Do hospitality staff really hate their employers – and what can we do to change this?

The hospitality industry has plenty to offer, from exciting, fast-paced work and rapid promotion, to incredible opportunities to work with some of the best names in the business – so why are staff in the industry so miserable?

Figures from Investors in People (IIP) claimed that 65 per cent of catering and leisure employees are currently unhappy in their jobs, with the vast majority (60 per cent) considering a change of job this year.

While it is tempting to suggest that this level of dissatisfaction may not be solely due to the type of work, but endemic of an overall unhappiness rife within the UK workforce, the survey indicates this is not the case. Indeed, it was found that 60 per cent of employees in the UK are unhappy within their roles, with 57 per cent thinking about a move. These figures are slightly lower than those in the hospitality industry. 

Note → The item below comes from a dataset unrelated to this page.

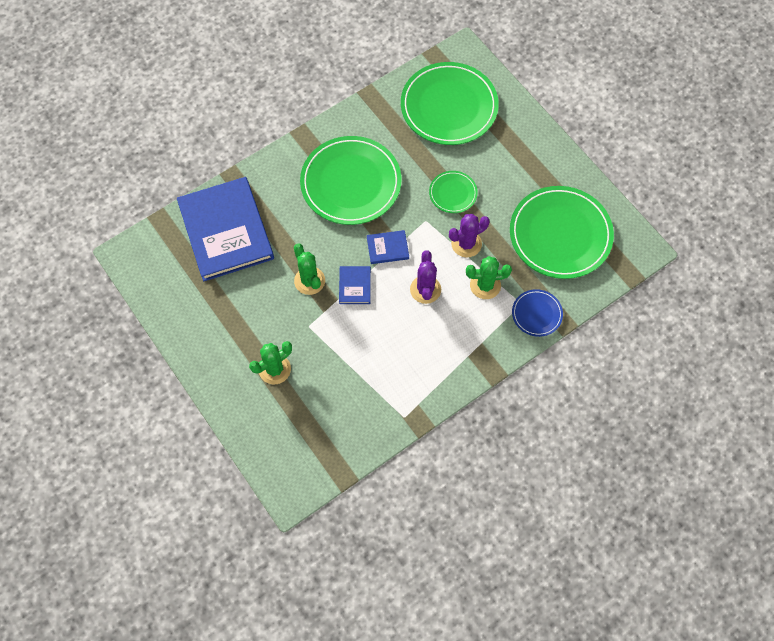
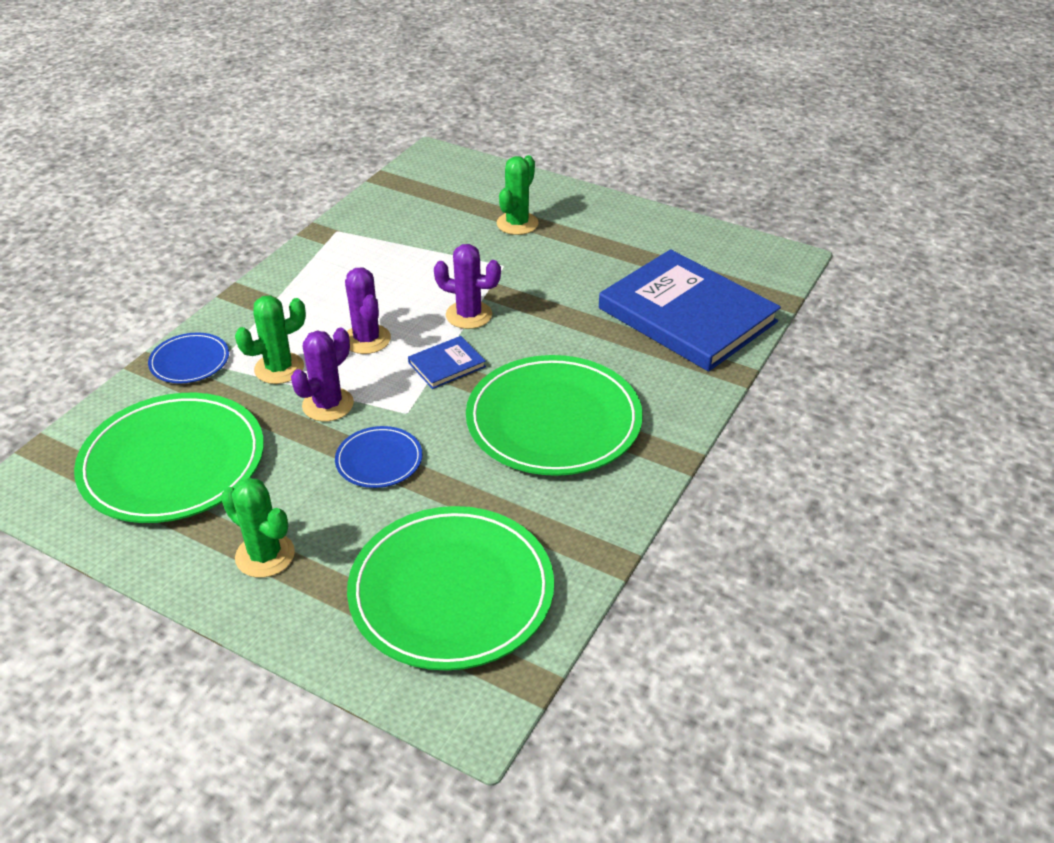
camera: 155 degrees right, 25 degrees down
green cactus [294,243,325,295] -> green cactus moved to [221,478,295,578]
blue book [339,266,371,304] -> purple cactus [434,244,501,329]
green plate [429,171,478,213] -> blue plate [335,426,422,488]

If employees in the sector are unhappy, the best talent is bound to look to escape – or even avoid working in hospitality at all – which could be a big loss for many in the industry. This is why it is important to implement important changes as to how the sector operates.

So, what can we do to help our workers be happier? 

Make them feel valued!

One of the top reasons for wanting out of the hospitality industry in the survey was not feeling valued as a member of staff. 

There are plenty of things employers can do to combat this issue – both big and small.

Increasing pay is the most obvious way to ensure your staff feel valued. Rates for some hospitality roles do not match the living wage, which currently sits at £7.85 per hour. The National Minimum Wage, by comparison, is set at just £6.50 per hour for those aged 21 or over. It is estimated that the London Living Wage stands at £9.15, which is around 40 per cent more than what many people in hospitality jobs earn in the capital. 

However, if raising wages are out of the question, there are plenty of other – less costly – perks you could secure for workers, from classic corporate deals such as free gym memberships and discounts at various restaurants and bars, to putting on free social events and introducing award/incentive schemes. 

Job satisfaction

Another top issue for those working in the hospitality sector is a lack of job satisfaction, according to the survey. 

Again, rectifying this does not have to mean a big expense! 

The right sort of management can make a huge difference when it comes to upping job satisfaction and morale boosting. There are many challenges for people in the industry – rude customers, physically demanding shifts and unsociable hours being just a few – so employees need a manager that will make all this seem worthwhile.

The hospitality industry, in particular, often has youthful managers. This, in itself can be beneficial, but it also means that they are likely to be less experienced. Ensuring you have the right talent in your management jobs, and making the most of this potential by giving employees access to the right sort of training to upskill, can go a long way to improving the morale of your larger workforce.